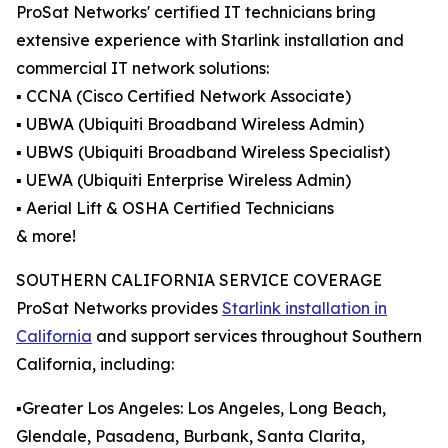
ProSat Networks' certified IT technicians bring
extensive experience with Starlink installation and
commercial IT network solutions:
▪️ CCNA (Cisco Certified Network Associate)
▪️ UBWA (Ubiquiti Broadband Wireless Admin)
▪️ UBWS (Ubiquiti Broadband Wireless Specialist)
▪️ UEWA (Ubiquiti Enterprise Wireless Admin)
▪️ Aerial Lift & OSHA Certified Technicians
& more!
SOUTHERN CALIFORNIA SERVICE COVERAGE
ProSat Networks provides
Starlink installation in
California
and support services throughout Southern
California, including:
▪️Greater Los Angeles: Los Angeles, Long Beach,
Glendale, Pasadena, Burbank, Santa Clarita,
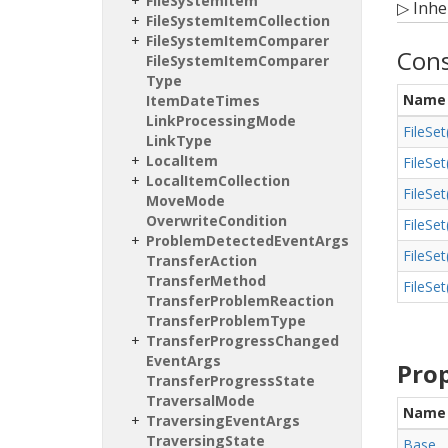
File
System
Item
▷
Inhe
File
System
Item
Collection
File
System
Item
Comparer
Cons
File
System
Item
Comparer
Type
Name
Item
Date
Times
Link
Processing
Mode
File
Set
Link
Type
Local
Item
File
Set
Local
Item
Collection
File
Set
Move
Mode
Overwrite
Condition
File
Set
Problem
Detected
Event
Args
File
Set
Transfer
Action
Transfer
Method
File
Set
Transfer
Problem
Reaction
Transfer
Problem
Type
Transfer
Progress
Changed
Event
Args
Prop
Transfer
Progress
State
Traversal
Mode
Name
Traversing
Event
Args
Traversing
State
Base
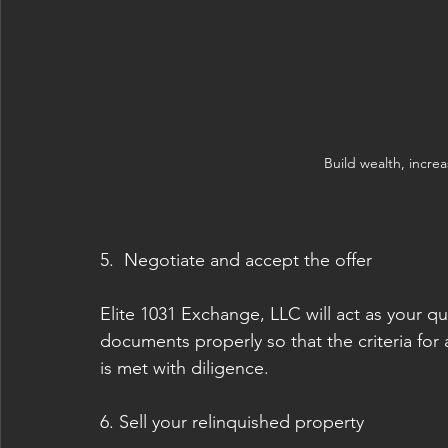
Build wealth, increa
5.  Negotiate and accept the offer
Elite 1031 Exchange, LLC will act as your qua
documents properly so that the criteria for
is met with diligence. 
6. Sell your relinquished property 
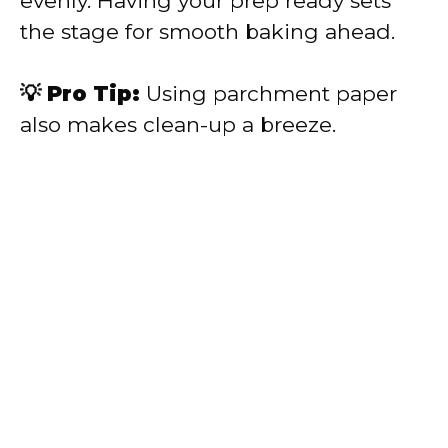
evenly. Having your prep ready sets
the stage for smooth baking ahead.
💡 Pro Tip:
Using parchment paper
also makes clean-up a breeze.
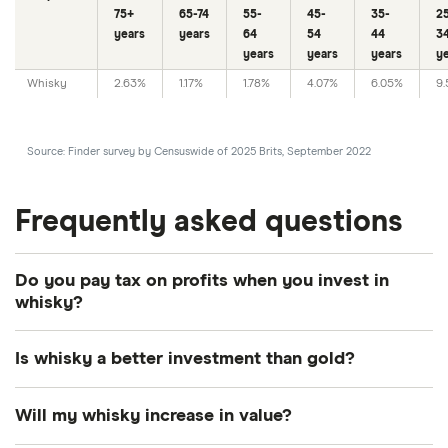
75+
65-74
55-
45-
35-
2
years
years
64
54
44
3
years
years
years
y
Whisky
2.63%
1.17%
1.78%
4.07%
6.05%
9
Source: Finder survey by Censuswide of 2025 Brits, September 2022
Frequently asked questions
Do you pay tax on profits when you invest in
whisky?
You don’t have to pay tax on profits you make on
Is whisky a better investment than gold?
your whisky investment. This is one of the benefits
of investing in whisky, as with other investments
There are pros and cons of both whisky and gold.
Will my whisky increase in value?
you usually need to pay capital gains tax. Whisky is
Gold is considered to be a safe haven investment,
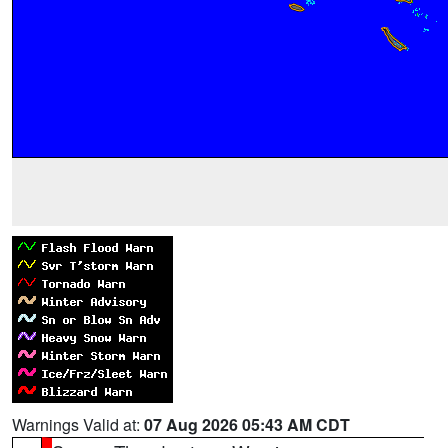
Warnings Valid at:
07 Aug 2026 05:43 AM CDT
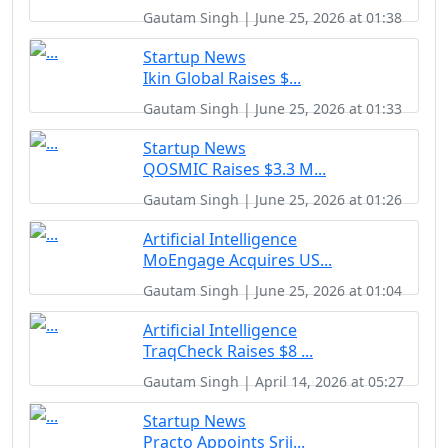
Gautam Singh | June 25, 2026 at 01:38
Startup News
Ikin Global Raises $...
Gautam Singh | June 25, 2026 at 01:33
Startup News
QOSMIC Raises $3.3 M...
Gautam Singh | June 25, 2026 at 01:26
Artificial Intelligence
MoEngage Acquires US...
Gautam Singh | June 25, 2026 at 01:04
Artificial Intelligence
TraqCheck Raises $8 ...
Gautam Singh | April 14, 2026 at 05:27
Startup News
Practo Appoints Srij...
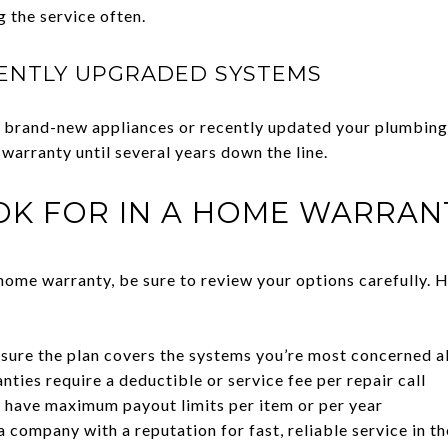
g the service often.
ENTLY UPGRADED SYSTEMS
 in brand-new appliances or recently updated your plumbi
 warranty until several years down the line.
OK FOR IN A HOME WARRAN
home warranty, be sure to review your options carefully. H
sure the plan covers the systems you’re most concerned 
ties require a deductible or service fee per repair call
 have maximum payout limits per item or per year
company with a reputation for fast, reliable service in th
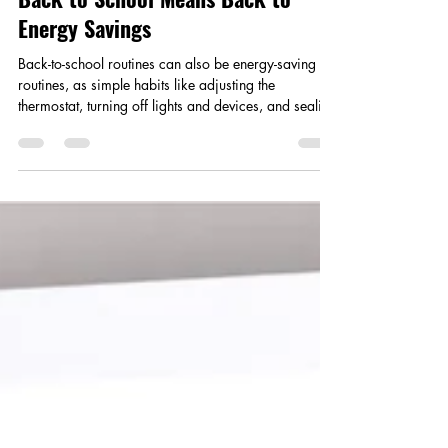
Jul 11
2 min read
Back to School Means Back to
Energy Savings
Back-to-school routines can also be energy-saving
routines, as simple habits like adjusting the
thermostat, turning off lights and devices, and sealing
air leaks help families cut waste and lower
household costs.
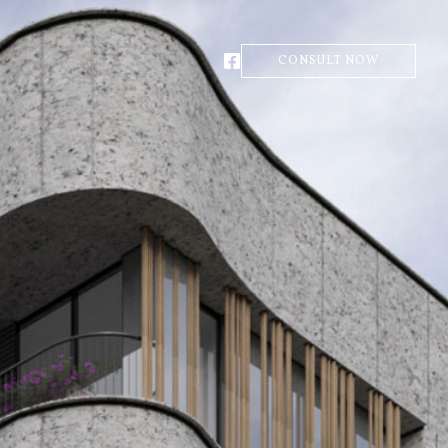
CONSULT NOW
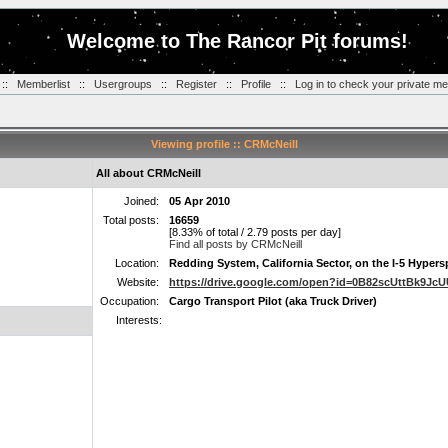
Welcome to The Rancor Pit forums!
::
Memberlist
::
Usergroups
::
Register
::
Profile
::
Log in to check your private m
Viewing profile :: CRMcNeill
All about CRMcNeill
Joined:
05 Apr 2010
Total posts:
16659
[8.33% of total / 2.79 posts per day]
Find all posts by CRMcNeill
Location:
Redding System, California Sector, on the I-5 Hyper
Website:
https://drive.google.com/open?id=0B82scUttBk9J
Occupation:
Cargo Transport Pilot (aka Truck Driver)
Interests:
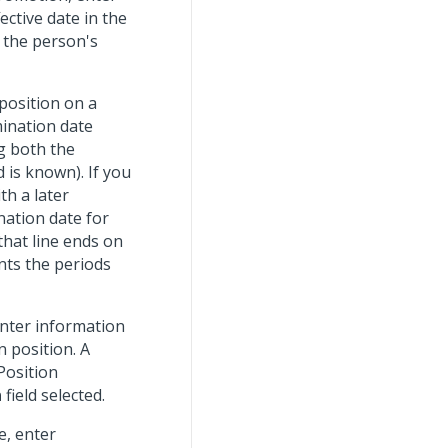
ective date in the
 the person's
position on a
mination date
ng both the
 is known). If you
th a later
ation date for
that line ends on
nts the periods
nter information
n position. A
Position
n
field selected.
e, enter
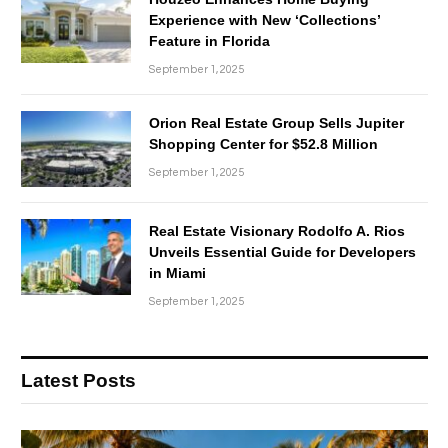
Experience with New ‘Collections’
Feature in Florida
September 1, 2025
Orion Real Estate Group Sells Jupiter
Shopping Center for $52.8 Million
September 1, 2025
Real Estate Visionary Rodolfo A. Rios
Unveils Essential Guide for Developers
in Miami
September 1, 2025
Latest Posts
• • • • •
• _PROBLEM TO WORK ON_: Give back all of the material exactly, though without the images it contains.

• _RESULT_:
ProSat Networks' certified IT technicians bring
extensive experience with Starlink installation and
commercial IT network solutions:
▪️ CCNA (Cisco Certified Network Associate)
▪️ UBWA (Ubiquiti Broadband Wireless Admin)
▪️ UBWS (Ubiquiti Broadband Wireless Specialist)
▪️ UEWA (Ubiquiti Enterprise Wireless Admin)
▪️ Aerial Lift & OSHA Certified Technicians
& more!
SOUTHERN CALIFORNIA SERVICE COVERAGE
ProSat Networks provides
Starlink installation in
California
and support services throughout Southern
California, including:
▪️Greater Los Angeles: Los Angeles, Long Beach,
Glendale, Pasadena, Burbank, Santa Clarita,
File
System
Item
▷
Inhe
File
System
Item
Collection
File
System
Item
Comparer
Cons
File
System
Item
Comparer
Type
Name
Item
Date
Times
Link
Processing
Mode
File
Set
Link
Type
Local
Item
File
Set
Local
Item
Collection
File
Set
Move
Mode
Overwrite
Condition
File
Set
Problem
Detected
Event
Args
File
Set
Transfer
Action
Transfer
Method
File
Set
Transfer
Problem
Reaction
Transfer
Problem
Type
Transfer
Progress
Changed
Event
Args
Prop
Transfer
Progress
State
Traversal
Mode
Name
Traversing
Event
Args
Traversing
State
Base
Build wealth, increa
5.  Negotiate and accept the offer
Elite 1031 Exchange, LLC will act as your qua
documents properly so that the criteria for
is met with diligence. 
6. Sell your relinquished property 
evenly. Having your prep ready sets
the stage for smooth baking ahead.
💡 Pro Tip:
Using parchment paper
also makes clean-up a breeze.
75+
65-74
55-
45-
35-
2
years
years
64
54
44
3
years
years
years
y
Whisky
2.63%
1.17%
1.78%
4.07%
6.05%
9
Source: Finder survey by Censuswide of 2025 Brits, September 2022
Frequently asked questions
Do you pay tax on profits when you invest in
whisky?
You don’t have to pay tax on profits you make on
Is whisky a better investment than gold?
your whisky investment. This is one of the benefits
of investing in whisky, as with other investments
There are pros and cons of both whisky and gold.
Will my whisky increase in value?
you usually need to pay capital gains tax. Whisky is
Gold is considered to be a safe haven investment,
Warnings Valid at:
07 Aug 2026 05:43 AM CDT
Gautam Singh | June 25, 2026 at 01:38
Startup News
Ikin Global Raises $...
Gautam Singh | June 25, 2026 at 01:33
Startup News
QOSMIC Raises $3.3 M...
Gautam Singh | June 25, 2026 at 01:26
Artificial Intelligence
MoEngage Acquires US...
Gautam Singh | June 25, 2026 at 01:04
Artificial Intelligence
TraqCheck Raises $8 ...
Gautam Singh | April 14, 2026 at 05:27
Startup News
Practo Appoints Srij...
g the service often.
ENTLY UPGRADED SYSTEMS
 in brand-new appliances or recently updated your plumbi
 warranty until several years down the line.
OK FOR IN A HOME WARRAN
home warranty, be sure to review your options carefully. H
sure the plan covers the systems you’re most concerned 
ties require a deductible or service fee per repair call
 have maximum payout limits per item or per year
company with a reputation for fast, reliable service in th
Jul 11
2 min read
Back to School Means Back to
Energy Savings
Back-to-school routines can also be energy-saving
routines, as simple habits like adjusting the
thermostat, turning off lights and devices, and sealing
air leaks help families cut waste and lower
household costs.
CONSULT NOW
Welcome to The Rancor Pit forums!
::
Memberlist
::
Usergroups
::
Register
::
Profile
::
Log in to check your private m
Viewing profile :: CRMcNeill
All about CRMcNeill
Joined:
05 Apr 2010
Total posts:
16659
[8.33% of total / 2.79 posts per day]
Find all posts by CRMcNeill
Location:
Redding System, California Sector, on the I-5 Hyper
Website:
https://drive.google.com/open?id=0B82scUttBk9J
Occupation:
Cargo Transport Pilot (aka Truck Driver)
Interests:
ective date in the
 the person's
position on a
mination date
ng both the
 is known). If you
th a later
ation date for
that line ends on
nts the periods
nter information
n position. A
Position
n
field selected.
e, enter
Experience with New ‘Collections’
Feature in Florida
September 1, 2025
Orion Real Estate Group Sells Jupiter
Shopping Center for $52.8 Million
September 1, 2025
Real Estate Visionary Rodolfo A. Rios
Unveils Essential Guide for Developers
in Miami
September 1, 2025
Latest Posts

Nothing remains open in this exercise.